Saved entries:
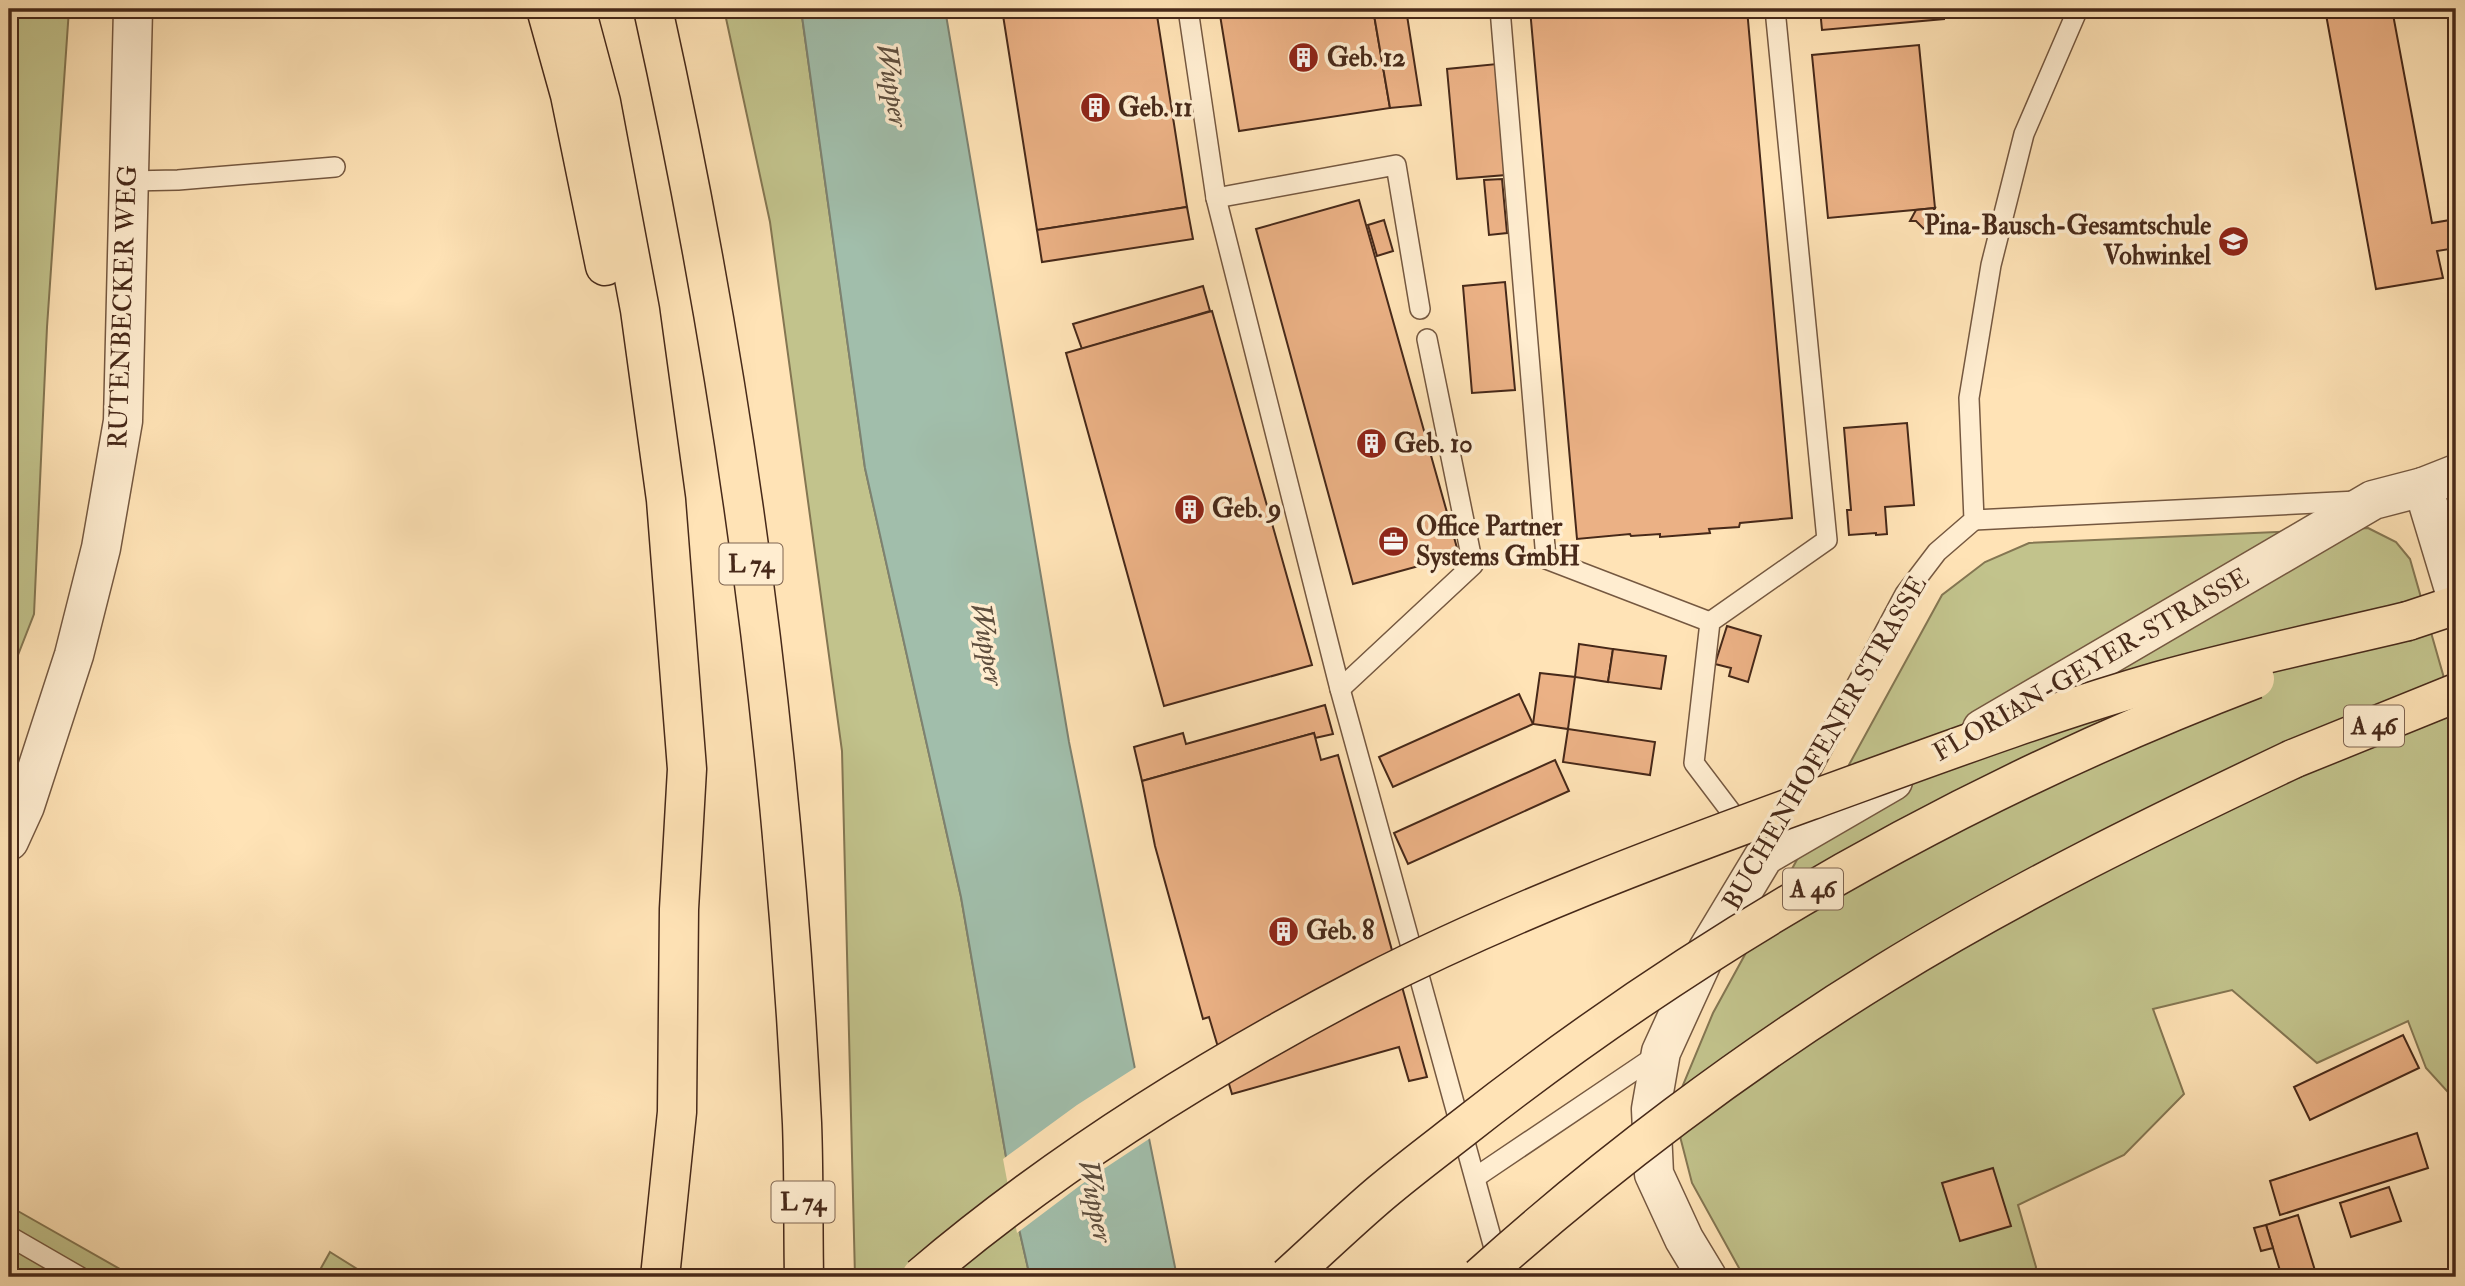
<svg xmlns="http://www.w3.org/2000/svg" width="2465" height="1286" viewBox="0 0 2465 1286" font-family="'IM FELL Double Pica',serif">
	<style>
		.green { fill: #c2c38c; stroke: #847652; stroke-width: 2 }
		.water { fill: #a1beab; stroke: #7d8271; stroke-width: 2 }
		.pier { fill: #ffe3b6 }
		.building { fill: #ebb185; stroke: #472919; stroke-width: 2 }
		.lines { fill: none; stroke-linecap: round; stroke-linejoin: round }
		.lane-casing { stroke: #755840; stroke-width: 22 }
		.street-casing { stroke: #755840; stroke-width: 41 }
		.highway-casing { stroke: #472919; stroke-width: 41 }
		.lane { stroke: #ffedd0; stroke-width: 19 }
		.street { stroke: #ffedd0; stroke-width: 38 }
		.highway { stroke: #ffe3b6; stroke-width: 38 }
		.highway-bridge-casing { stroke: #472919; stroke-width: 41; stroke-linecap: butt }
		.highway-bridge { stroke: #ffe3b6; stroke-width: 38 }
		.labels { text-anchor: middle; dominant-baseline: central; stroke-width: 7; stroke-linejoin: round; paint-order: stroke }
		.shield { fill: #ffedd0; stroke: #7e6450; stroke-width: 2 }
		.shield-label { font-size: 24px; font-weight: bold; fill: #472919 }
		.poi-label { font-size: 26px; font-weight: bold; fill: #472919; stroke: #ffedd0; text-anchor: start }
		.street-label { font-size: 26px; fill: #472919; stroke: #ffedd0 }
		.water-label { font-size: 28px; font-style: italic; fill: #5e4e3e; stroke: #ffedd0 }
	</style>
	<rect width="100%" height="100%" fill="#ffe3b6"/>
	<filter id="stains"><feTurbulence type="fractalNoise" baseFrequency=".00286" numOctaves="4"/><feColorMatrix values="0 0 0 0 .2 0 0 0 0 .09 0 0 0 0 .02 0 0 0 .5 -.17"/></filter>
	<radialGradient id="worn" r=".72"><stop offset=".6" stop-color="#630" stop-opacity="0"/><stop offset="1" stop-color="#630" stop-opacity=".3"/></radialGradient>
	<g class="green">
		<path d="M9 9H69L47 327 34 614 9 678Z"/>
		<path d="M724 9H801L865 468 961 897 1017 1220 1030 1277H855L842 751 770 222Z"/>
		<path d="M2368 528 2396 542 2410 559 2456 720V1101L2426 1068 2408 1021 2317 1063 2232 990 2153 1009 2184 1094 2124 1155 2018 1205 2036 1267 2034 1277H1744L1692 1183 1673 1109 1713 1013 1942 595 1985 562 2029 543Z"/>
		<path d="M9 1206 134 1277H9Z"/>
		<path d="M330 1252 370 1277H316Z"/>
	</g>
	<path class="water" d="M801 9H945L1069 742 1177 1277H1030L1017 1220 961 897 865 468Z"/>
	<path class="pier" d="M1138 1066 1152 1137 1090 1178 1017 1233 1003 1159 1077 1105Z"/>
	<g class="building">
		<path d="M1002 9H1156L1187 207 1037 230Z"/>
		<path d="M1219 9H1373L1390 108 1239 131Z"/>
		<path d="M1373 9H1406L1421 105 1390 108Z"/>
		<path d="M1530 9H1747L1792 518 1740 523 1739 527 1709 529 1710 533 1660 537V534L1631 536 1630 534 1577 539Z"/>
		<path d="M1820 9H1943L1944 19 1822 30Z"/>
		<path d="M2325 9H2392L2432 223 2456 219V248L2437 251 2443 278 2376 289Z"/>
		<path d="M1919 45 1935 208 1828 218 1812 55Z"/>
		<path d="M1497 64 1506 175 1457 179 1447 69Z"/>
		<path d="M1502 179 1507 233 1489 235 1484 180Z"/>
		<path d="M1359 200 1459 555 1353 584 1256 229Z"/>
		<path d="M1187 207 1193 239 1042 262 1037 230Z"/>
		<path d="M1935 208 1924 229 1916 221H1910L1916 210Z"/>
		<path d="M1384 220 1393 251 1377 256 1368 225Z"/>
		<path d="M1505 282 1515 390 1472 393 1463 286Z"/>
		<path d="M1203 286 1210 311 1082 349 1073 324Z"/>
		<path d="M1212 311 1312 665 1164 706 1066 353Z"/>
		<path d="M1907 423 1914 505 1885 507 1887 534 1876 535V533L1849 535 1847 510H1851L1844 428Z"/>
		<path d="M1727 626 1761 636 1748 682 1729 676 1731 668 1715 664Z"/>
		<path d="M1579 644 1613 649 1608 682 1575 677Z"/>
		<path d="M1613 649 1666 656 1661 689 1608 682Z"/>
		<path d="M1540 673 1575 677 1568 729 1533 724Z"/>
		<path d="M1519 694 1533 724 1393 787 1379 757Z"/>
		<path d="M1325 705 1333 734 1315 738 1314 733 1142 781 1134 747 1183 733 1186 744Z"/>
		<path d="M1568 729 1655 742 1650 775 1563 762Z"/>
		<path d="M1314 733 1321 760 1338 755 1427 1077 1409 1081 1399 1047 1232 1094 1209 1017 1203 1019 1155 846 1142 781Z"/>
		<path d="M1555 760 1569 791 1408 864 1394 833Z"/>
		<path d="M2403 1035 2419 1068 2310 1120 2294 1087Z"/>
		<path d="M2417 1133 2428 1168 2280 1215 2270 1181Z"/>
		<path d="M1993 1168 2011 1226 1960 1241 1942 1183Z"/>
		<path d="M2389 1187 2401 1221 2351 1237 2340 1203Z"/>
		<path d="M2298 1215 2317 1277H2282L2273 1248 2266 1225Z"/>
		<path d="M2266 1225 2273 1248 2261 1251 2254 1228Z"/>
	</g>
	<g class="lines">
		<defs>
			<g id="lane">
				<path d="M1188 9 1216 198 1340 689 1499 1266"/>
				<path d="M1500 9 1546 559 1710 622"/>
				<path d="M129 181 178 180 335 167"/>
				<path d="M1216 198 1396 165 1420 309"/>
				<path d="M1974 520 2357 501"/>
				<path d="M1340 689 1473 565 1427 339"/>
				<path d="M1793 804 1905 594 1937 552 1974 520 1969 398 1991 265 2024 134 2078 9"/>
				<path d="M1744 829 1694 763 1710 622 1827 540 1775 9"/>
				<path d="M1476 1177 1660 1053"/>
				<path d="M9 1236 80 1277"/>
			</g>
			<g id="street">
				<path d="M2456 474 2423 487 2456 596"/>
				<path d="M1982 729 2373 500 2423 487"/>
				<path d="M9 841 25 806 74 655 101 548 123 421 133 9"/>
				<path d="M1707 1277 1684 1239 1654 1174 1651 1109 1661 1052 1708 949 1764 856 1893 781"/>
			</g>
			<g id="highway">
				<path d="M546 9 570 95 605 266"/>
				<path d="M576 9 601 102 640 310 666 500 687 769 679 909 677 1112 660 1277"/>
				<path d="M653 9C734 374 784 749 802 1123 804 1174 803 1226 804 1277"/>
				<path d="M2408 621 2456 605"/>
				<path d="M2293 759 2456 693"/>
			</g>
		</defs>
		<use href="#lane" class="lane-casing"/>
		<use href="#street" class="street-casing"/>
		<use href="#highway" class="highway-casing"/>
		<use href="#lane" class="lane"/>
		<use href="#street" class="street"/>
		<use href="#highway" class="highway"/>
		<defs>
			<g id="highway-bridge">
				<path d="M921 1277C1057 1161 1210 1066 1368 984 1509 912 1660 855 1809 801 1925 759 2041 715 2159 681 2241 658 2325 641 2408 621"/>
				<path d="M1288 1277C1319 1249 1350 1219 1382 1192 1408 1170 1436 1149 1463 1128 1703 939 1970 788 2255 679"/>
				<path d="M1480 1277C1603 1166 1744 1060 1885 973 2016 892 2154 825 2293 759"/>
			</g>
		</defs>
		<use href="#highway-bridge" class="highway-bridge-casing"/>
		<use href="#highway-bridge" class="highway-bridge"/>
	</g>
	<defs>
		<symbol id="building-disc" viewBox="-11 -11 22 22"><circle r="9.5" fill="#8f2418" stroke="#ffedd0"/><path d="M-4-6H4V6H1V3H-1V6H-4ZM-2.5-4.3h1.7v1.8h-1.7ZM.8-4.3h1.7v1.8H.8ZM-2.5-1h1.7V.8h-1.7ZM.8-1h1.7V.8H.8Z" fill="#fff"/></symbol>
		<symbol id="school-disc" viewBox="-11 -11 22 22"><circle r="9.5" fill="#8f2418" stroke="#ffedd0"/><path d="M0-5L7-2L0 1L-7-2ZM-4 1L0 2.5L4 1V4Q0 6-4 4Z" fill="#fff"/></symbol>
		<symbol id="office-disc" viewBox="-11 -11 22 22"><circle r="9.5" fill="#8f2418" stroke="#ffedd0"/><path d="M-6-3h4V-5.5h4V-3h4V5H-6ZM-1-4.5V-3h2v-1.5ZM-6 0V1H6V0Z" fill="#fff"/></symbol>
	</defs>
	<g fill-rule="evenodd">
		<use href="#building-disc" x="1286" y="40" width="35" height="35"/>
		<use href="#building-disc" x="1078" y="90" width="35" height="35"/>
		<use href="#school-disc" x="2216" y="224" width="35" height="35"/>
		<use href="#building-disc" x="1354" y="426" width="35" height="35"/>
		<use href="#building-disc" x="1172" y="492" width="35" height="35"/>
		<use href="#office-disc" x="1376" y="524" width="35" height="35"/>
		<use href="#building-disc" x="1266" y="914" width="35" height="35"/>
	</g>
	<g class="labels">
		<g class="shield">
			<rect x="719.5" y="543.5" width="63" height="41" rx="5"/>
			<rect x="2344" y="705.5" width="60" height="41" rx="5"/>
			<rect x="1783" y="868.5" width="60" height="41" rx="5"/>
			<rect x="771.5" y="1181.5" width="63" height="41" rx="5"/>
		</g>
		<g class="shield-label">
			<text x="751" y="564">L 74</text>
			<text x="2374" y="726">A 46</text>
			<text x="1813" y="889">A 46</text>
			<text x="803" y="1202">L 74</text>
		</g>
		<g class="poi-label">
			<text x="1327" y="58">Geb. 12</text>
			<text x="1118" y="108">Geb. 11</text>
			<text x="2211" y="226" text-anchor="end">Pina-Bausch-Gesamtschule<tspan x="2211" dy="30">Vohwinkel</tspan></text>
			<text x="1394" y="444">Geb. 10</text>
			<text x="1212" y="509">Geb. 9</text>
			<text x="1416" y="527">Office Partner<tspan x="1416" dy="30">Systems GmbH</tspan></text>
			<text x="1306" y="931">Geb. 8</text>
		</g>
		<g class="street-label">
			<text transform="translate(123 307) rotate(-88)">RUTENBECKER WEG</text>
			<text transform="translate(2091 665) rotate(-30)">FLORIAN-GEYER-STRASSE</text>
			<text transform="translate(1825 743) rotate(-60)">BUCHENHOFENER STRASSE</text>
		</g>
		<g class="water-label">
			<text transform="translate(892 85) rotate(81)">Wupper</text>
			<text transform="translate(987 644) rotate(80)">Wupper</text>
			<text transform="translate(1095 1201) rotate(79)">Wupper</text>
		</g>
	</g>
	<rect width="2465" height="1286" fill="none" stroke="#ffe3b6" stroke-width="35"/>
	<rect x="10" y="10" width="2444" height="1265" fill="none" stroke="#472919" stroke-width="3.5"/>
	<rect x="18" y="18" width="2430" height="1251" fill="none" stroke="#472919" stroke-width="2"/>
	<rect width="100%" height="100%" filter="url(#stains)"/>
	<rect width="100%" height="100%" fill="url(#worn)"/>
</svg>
--
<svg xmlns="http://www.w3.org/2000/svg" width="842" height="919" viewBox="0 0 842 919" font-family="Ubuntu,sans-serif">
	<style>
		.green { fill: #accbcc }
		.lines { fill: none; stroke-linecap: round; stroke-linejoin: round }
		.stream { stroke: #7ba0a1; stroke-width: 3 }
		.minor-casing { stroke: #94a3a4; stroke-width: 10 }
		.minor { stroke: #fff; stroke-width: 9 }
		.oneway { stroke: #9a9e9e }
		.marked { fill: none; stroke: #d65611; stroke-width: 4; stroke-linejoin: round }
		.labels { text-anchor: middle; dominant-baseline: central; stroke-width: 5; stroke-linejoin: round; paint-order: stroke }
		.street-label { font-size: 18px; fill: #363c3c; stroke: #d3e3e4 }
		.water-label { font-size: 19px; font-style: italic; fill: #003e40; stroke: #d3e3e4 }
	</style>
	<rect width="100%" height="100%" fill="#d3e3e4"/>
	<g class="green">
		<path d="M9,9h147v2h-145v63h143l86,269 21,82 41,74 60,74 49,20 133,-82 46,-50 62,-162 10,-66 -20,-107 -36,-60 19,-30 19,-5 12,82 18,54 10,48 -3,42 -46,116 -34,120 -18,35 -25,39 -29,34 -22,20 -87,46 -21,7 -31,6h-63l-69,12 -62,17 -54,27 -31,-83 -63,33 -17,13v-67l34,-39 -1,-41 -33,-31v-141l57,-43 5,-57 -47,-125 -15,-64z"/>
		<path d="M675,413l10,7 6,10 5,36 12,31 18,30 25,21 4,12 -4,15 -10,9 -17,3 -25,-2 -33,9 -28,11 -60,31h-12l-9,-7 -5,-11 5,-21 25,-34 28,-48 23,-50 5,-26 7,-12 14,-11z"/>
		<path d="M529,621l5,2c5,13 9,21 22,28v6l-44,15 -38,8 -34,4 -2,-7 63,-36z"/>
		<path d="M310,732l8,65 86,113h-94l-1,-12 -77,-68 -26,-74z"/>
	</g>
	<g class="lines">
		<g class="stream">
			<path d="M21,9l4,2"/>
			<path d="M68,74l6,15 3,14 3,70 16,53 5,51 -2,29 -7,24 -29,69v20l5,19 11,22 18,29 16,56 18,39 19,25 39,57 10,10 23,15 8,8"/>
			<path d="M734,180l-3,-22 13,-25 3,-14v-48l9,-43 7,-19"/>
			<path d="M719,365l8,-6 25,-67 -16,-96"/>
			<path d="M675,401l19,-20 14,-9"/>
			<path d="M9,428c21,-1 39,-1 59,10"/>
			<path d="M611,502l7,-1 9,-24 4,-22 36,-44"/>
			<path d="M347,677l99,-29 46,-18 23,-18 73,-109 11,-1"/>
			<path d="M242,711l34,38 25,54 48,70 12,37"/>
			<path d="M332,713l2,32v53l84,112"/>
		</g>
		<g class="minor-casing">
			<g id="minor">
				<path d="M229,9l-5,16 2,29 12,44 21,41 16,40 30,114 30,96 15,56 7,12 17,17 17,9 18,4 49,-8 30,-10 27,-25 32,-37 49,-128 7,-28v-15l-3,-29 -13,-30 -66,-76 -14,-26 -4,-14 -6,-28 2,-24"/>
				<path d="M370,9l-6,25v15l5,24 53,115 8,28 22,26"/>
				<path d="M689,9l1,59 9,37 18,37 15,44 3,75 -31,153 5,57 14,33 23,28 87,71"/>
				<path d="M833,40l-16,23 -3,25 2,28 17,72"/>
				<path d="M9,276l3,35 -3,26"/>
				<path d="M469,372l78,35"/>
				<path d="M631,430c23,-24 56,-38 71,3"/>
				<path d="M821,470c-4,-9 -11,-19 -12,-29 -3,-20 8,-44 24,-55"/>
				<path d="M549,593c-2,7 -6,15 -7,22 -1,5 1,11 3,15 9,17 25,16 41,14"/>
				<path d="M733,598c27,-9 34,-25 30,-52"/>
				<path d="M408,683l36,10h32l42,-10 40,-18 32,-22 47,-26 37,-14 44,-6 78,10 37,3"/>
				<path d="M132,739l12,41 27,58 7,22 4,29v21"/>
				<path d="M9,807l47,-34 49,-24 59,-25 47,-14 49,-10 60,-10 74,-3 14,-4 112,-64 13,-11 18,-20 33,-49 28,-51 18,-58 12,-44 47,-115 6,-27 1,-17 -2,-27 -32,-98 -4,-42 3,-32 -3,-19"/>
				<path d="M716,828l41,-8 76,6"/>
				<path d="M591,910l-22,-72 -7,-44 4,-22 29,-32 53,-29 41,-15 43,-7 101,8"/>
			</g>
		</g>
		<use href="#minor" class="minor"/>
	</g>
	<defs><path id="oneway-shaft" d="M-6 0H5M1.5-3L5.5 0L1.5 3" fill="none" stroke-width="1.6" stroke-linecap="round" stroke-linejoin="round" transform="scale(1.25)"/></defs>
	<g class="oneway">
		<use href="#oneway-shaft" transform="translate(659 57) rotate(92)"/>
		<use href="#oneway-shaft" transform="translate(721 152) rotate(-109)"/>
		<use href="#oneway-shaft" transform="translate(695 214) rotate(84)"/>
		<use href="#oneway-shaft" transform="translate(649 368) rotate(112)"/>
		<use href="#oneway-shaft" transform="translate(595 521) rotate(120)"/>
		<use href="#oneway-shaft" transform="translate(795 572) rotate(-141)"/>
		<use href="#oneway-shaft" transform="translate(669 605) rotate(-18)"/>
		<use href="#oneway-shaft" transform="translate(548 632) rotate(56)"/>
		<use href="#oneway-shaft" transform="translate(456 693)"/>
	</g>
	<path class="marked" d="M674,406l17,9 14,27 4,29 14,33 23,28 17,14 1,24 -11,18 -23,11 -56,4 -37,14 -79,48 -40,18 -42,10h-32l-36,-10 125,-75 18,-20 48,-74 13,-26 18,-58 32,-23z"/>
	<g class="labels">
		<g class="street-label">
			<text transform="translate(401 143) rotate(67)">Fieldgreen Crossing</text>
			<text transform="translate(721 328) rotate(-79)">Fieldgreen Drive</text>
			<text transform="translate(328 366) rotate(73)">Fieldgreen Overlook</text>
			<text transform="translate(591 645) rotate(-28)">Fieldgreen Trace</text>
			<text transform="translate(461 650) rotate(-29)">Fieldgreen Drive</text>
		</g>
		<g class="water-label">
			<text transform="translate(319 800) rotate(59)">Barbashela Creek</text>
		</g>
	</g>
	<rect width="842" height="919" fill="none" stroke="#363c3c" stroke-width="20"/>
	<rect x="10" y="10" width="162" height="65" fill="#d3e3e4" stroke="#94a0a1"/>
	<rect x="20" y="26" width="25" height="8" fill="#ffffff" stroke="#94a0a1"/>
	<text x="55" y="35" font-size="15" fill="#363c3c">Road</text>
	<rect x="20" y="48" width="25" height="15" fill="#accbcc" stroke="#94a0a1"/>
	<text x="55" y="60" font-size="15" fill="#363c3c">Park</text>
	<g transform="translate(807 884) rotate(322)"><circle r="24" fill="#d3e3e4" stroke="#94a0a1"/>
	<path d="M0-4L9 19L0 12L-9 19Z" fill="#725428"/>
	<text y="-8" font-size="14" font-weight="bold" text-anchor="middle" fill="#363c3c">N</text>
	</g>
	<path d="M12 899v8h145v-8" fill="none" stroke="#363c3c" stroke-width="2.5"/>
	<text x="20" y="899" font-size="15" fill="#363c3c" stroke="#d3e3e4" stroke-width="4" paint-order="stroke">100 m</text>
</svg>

* **Problem to work on**: Your answer should be one number: the count of lines in the data above that include the word "worn".

* **Task solution**: 2